Natural gas markets worldwide are showing increasing convergence, particularly among the Organization of Economic Cooperation & Development (OECD) countries, and that trend, spurred by increased liquefied natural gas (LNG) traffic, is expected to continue, according to Raymond James’ Energy Stat of the Week.

Over the past decade, natural gas prices for four key members of the OECD, that is the European Union, Japan, the U.K. and Canada, “have followed virtually the same trend as in the U.S.” Raymond James notes the R-squared between U.S. and Canadian prices has been 0.97 over the 1996-2005 time period — an almost perfect correlation.
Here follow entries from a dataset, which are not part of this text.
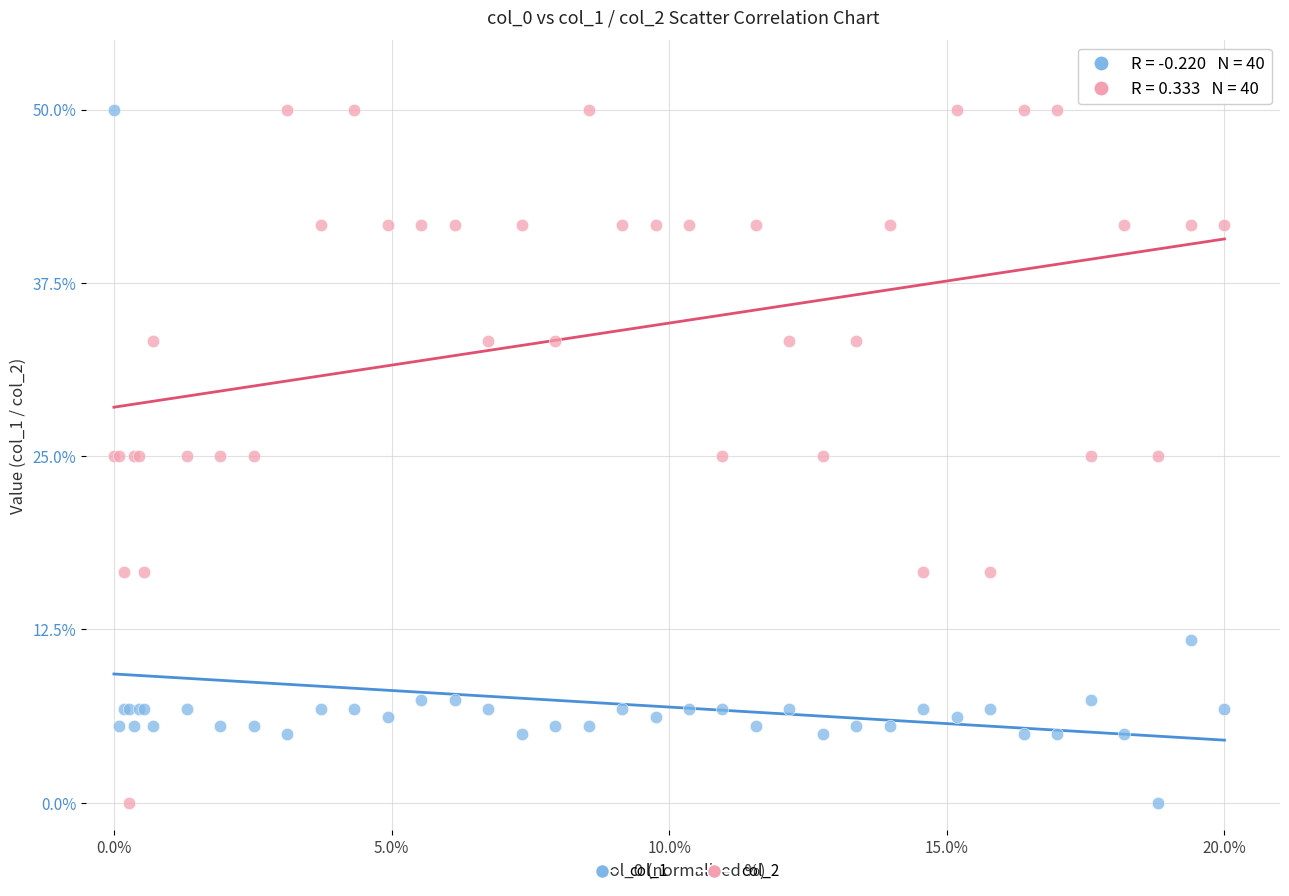

What is the X range (max minus min) for the scatter plot?

20.0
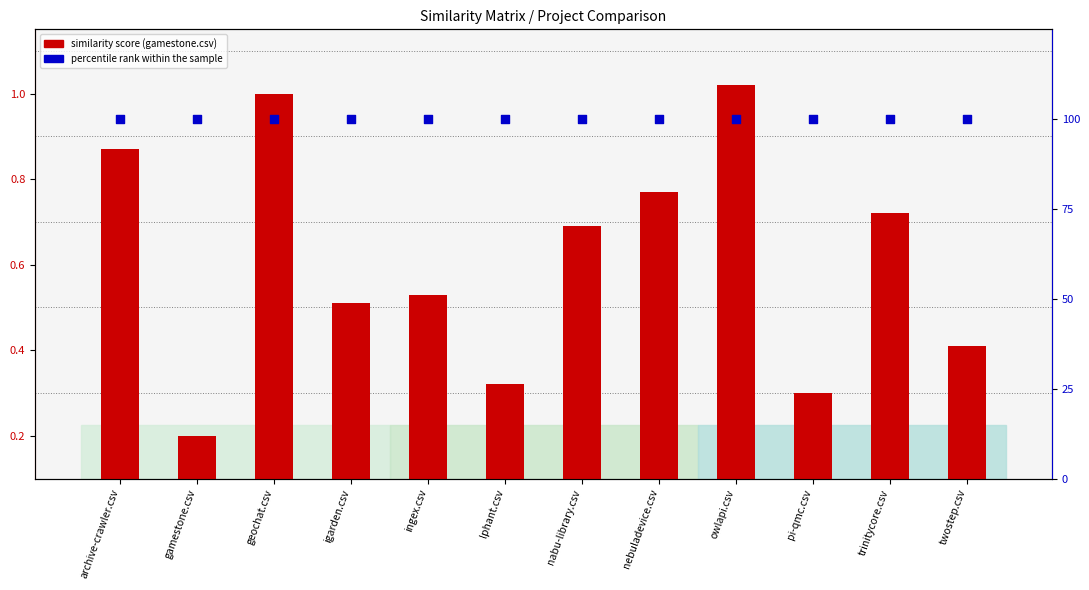

At how many categories does at least one series exceed 24?

12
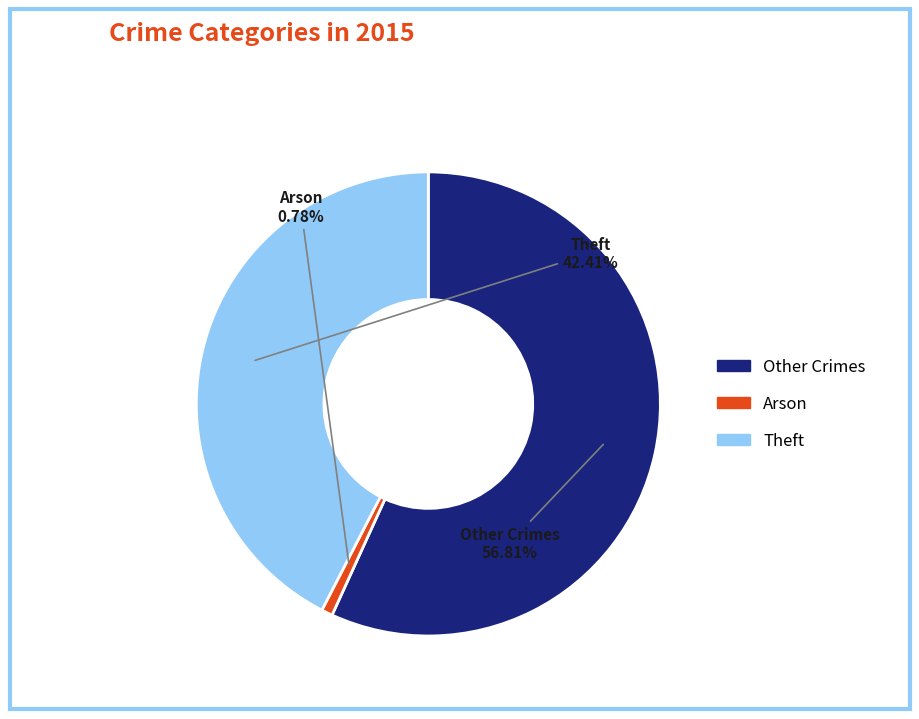

Does any single category account for the majority?

Yes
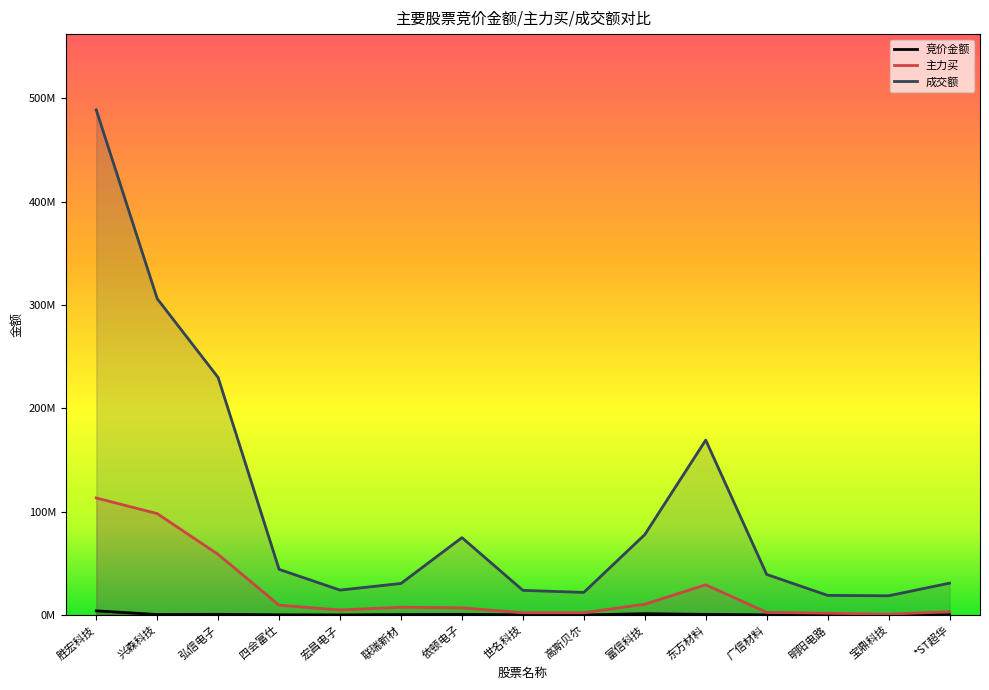

What is the difference between the maximum and minimum values in the 竞价金额 series?

4005654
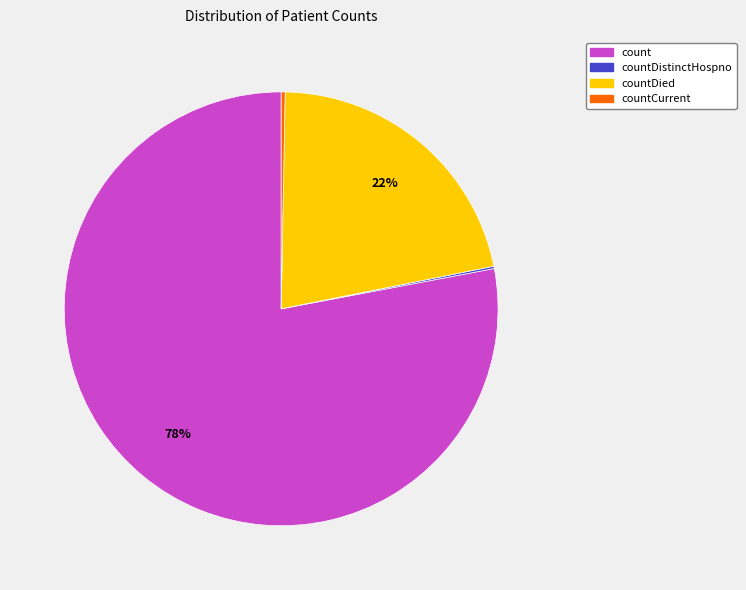

Is there any slice that represents more than half of the pie?

Yes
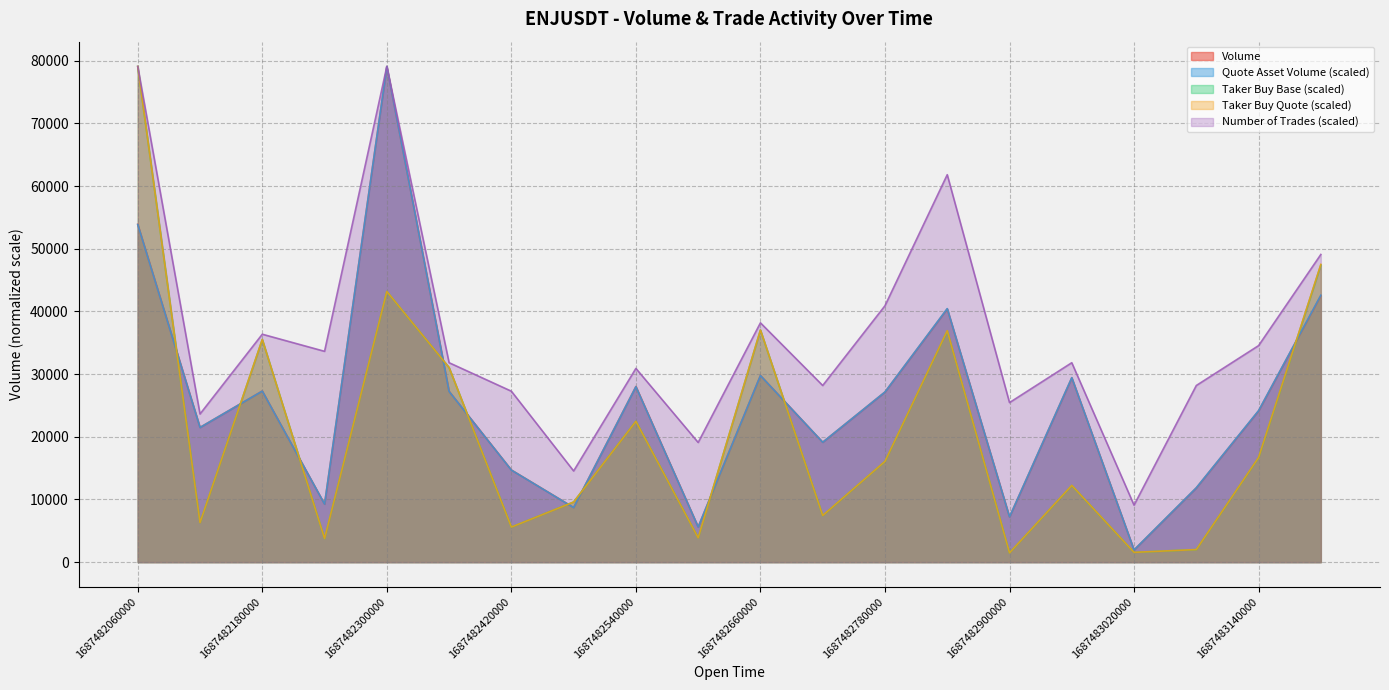

How many lines are shown in the chart?

5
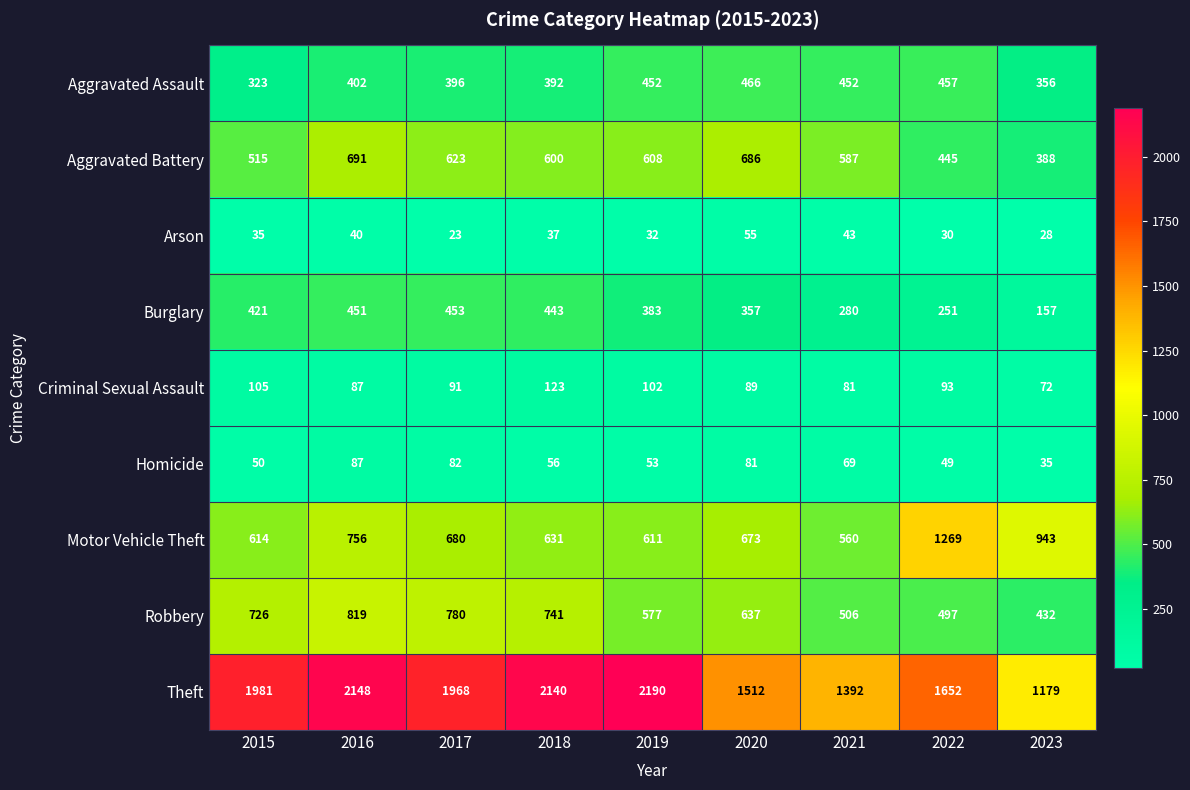

What is the sum of all Aggravated Assault values?

3696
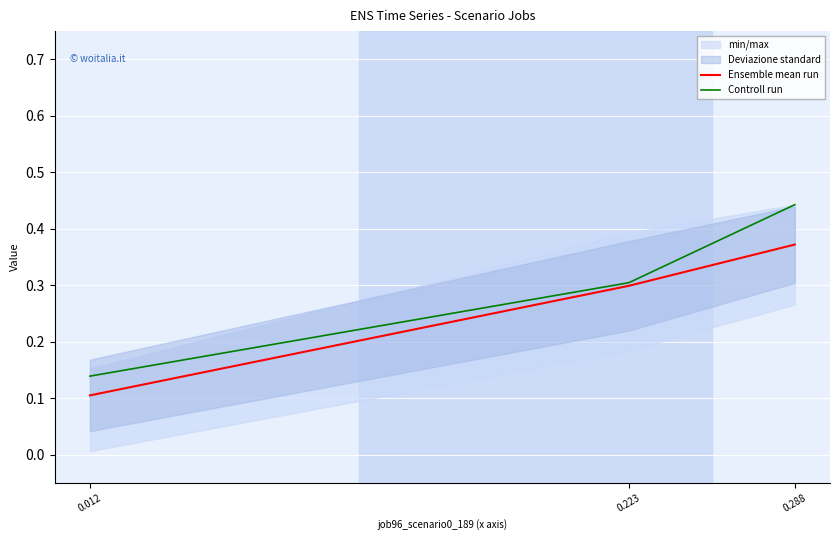

At which category is the sum across all series the highest?

0.288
That is predictable, given the two nations are adjacent, but what is surprising is that the R-squared with the U.S. from 1996-2004 was 0.84 with the U.K., 0.85 with Japan and 0.86 with the EU.

The financial analysis and investment firm sees the growing trend as boosting profitability of gas producers with international operations, and that of service firms which will benefit from increased drilling activities.

“The creation of a single global gas market means that global competition for LNG will intensify over time, helping keep gas prices high — and linked to crude oil at a BTU parity ratio of 6:1 – in countries that will increasingly rely on LNG, such as the U.S.,” the Raymond James report said.

The investment firm sees other large developing countries such as China and India following the trend of the industrialized OECD nations in future years as dependence on LNG increases.

“Global supply/demand fundamentals for gas, most substantively exemplified by LNG flows, now help shape prices in every market that depends on LNG.”

There is still plenty of short-term variability in global natural gas prices due to factors such as weather, the report said, noting that in March, U.S. natural gas prices were about $7/Mcf, reflecting the warm winter, while prices in the U.K spiked briefly above $30/Mcf because of cold weather. But, increased LNG trade and long line pipelines “is creating slowly, but surely a single global gas market.”